Ф. С: Я думаю, что то, о чем ты говоришь, – следствие процесса больших культурных изменений, смещения парадигмы, которое идет на протяжении десятилетий, если не столетий. И в такие времена кажется, что все движется в противоположном направлении и с ускорением. (Сейчас я работаю над книгой, которая как раз об этом.) Таким образом, люди, которые надеются на статус-кво, чувствуют, что мир катится в тартарары, а те, кто хочет фундаментальных перемен, тоже чувствуют, что мир туда катится (назад к варварству). Все стремится к хаосу, но хаос необходим для творения.

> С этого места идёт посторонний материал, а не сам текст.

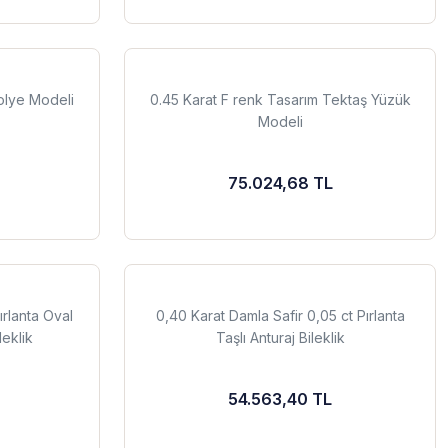
olye Modeli
0.45 Karat F renk Tasarım Tektaş Yüzük
Modeli
75.024,68 TL
ırlanta Oval
0,40 Karat Damla Safir 0,05 ct Pırlanta
leklik
Taşlı Anturaj Bileklik
54.563,40 TL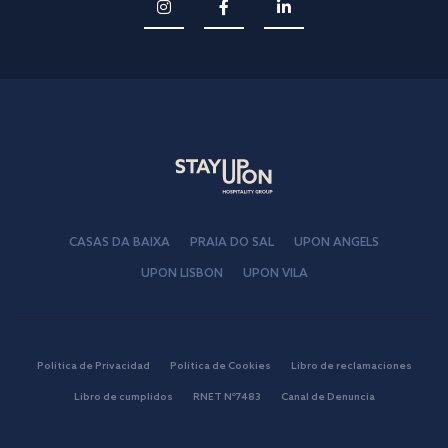
CASAS DA BAIXA
PRAIA DO SAL
UPON ANGELS
UPON LISBON
UPON VILA
Política de Privacidad
Política de Cookies
Libro de reclamaciones
Libro de cumplidos
RNET Nº7483
Canal de Denuncia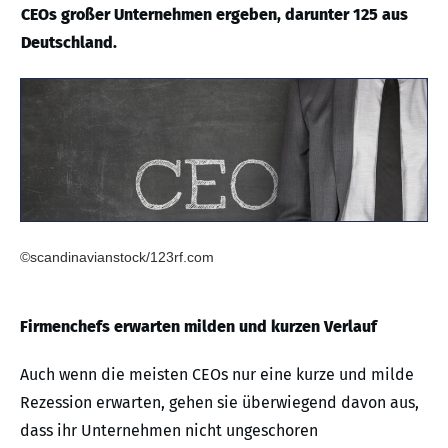
CEOs großer Unternehmen ergeben, darunter 125 aus
Deutschland.
©scandinavianstock/123rf.com
Firmenchefs erwarten milden und kurzen Verlauf
Auch wenn die meisten CEOs nur eine kurze und milde
Rezession erwarten, gehen sie überwiegend davon aus,
dass ihr Unternehmen nicht ungeschoren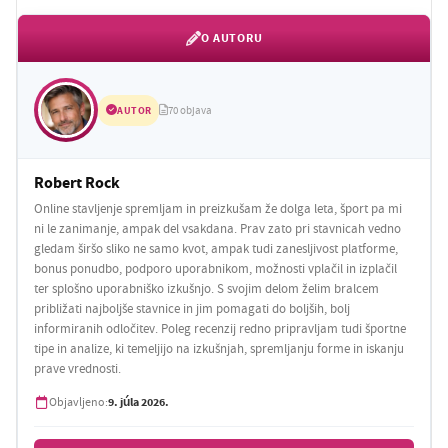
O AUTORU
AUTOR
70 objava
Robert Rock
Online stavljenje spremljam in preizkušam že dolga leta, šport pa mi
ni le zanimanje, ampak del vsakdana. Prav zato pri stavnicah vedno
gledam širšo sliko ne samo kvot, ampak tudi zanesljivost platforme,
bonus ponudbo, podporo uporabnikom, možnosti vplačil in izplačil
ter splošno uporabniško izkušnjo. S svojim delom želim bralcem
približati najboljše stavnice in jim pomagati do boljših, bolj
informiranih odločitev. Poleg recenzij redno pripravljam tudi športne
tipe in analize, ki temeljijo na izkušnjah, spremljanju forme in iskanju
prave vrednosti.
9. júla 2026.
Objavljeno: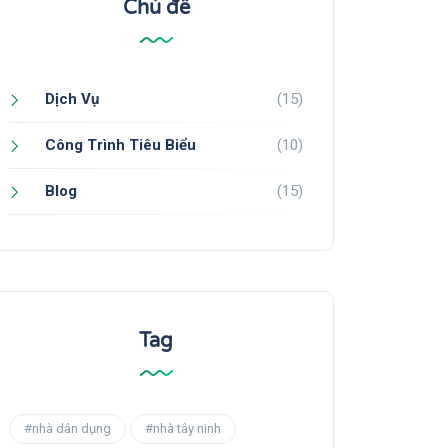
Chủ đề
Dịch Vụ
(15)
Công Trình Tiêu Biểu
(10)
Blog
(15)
Tag
#nhà dân dụng
#nhà tây ninh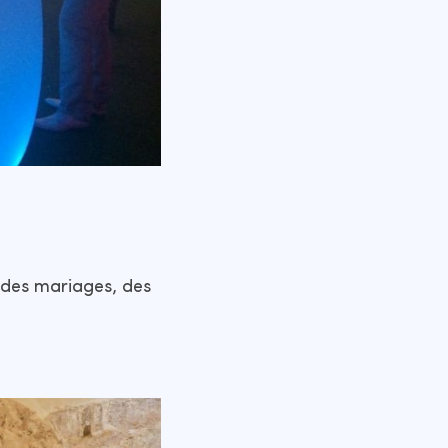
n des mariages, des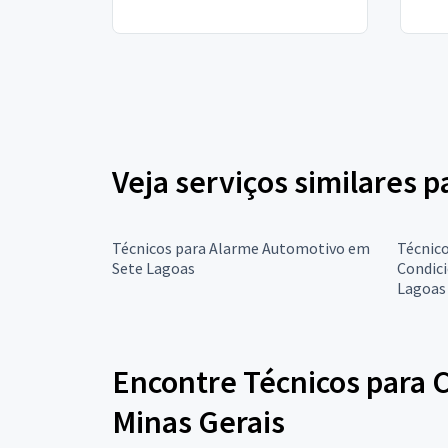
Veja serviços similares 
Técnicos para Alarme Automotivo em
Técnico
Sete Lagoas
Condic
Lagoas
Encontre Técnicos para 
Minas Gerais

Р. Ф.: Да, и это возвращает нас к Тиму, который назвал свою последнюю книгу «Хаос и киберкультура». В ней он объясняет, что его эксцессы шестидесятых были попыткой создать хаос в чрезвычайно подчиненной порядку культуре. Здесь опять фундаментальная разница между авторитарной культурой (или личностью) и демократической. Демократическое общество допускает существование частичного хаоса в мире, по-кольку верит в естественный порядок вещей, в то время как авторитарное пытается контролировать всю полноту реальности.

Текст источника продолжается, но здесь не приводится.